Вощев, единственный из героев повести, неоднократно пытается устранить себя от бесконечно роющегося котлована, и тем самым – от бессмысленности жизни: «Отдалившись несколько, Вощев тихим шагом скрылся в поле и там прилег полежать, не видимый никем, довольный, что он больше не участник безумных обстоятельств». После этого он делает попытку обрести этот смысл в деревне.

Сельская часть сюжета – еще более фантасмагорическая, чем городская. Главное настроение крестьянской части повести – подспудная тревога как следствие ожидания нерадостного будущего, несущего воистину роковые опустошения некогда цельного уклада жизни, уже теперь порушенного. «Люди не желали быть внутри изб – там на них нападали думы и настроения – они ходили по открытым местам деревни и старались постоянно видеть друг друга; кроме того, они чутко слушали не раздастся ли издали какого либо звука, чтобы услышать утешение в таком трудном пространстве». Разлитую по селу тревогу ощущает и чуткий Вощев, который «шёл на ночлег рядом с Чиклиным и беспокоился, что тот сейчас ляжет и заснет, а он будет один смотреть глазами во мрак над колхозом». Ходьба сопровождается примечательным диалогом:

- Мне страшна сердечная озадаченность, товарищ Чиклин. Я и сам не знаю что. Мне все кажется, что вдалеке есть что-то особенное или роскошный несбыточный предмет, и я печально живу.

- А мы его добудем….

- Когда, товарищ Чиклин?

- А ты считай, что уж добыли: видишь, нам все теперь стало ничто.

Тревога Вощева позже найдет внешние формы подтверждения, а упомянутое ничто Чиклин не без успеха внедряет в и так уже затронутую распадом жизнь села. И оказывается, что два мира душевных сирот – городской и сельский хотя вроде бы между собой никак несовместимы, но тем не менее, второй, как позже выяснится в финале, без особого труда впишется в первый: «Колхоз шел вслед за ним (Чиклиным) и не переставая рыл землю; все бедные и средние мужики работали с таким усердием жизни, будто хотели спастись навеки в пропасти котлована». Пока же Чиклин отправляется сторожить трупы убитых сельчанами Козлова и Сафронова, расположившись спать между ними на столе. Ночной, а затем и утренний разговор с трупами Чиклина и его обещание продолжить их дело задает тон происходящему далее фантасмагорическому превращению недавно еще относительно живой и осмысленной жизни в искусственную и неживую, представленную в нескольких вариантах. Началом служит убийство Чиклина первого попавшегося под руку мужику, а затем водворение его на стол к мертвецам – на то же самое место, где провел ночь он сам. Далее смерть все более распространяется по деревне, причем сопровождается все более возрастающим бессмысленным движением. Активист из местных организовывает пеший поход сельчан неизвестно зачем, куда и с какой целью. На верную смерть чуть ли не по Стиксу уплывают посаженные на плоты кулаки. Оставшиеся пускаются в бессмысленный, бесконечно длящийся пляс. Все происходящее – на уровне общественного объединительного инстинкта, который, однако, более и с гораздо большей силой эффекта присущ животным, нежели людям, и Платонов не забывает это подчеркнуть:

«… с правой стороны улицы без труда человека открылись одни ворота, и через них стали выходить спокойные лошади. Ровным шагом, не опуская голов к растущей пище на земле, лошади сплоченной массой миновали улицу и спустились в овраг, в котором содержалась вода. Напившись в норму, лошади вошли в воду и постояли в ней некоторое время для своей чистоты, а затем выбрались на береговую сушь и тронулись обратно, не теряя строя и сплочения между собой. Но у первых же дворов лошади разбрелись - одна остановилась у соломенной крыши и начала дергать солому из нее, другая, нагнувшись, подбирала в пасть остаточные пучки тощего сена, более же угрюмые лошади вошли на усадьбы и там взяли на знакомых, родных местах по снопу и вынесли его на улицу.

• _ЗАПИСАННЫЕ ДАННЫЕ_:

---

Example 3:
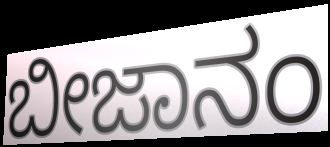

• _ВАША ЗАДАЧА_: Изложите короче абзац фрагмента о повести, который начинается словами «Вощев, единственный из героев повести». Сохраните его основные факты.

• _ПИСЬМЕННЫЙ ОТВЕТ_: Вощев — единственный из героев повести, кто не раз пытается уйти от бесконечно роющегося котлована, а тем самым и от бессмысленности жизни. Он незаметно уходит в поле и ложится там, довольный, что больше не участвует в безумных обстоятельствах. После этого он пытается обрести смысл в деревне.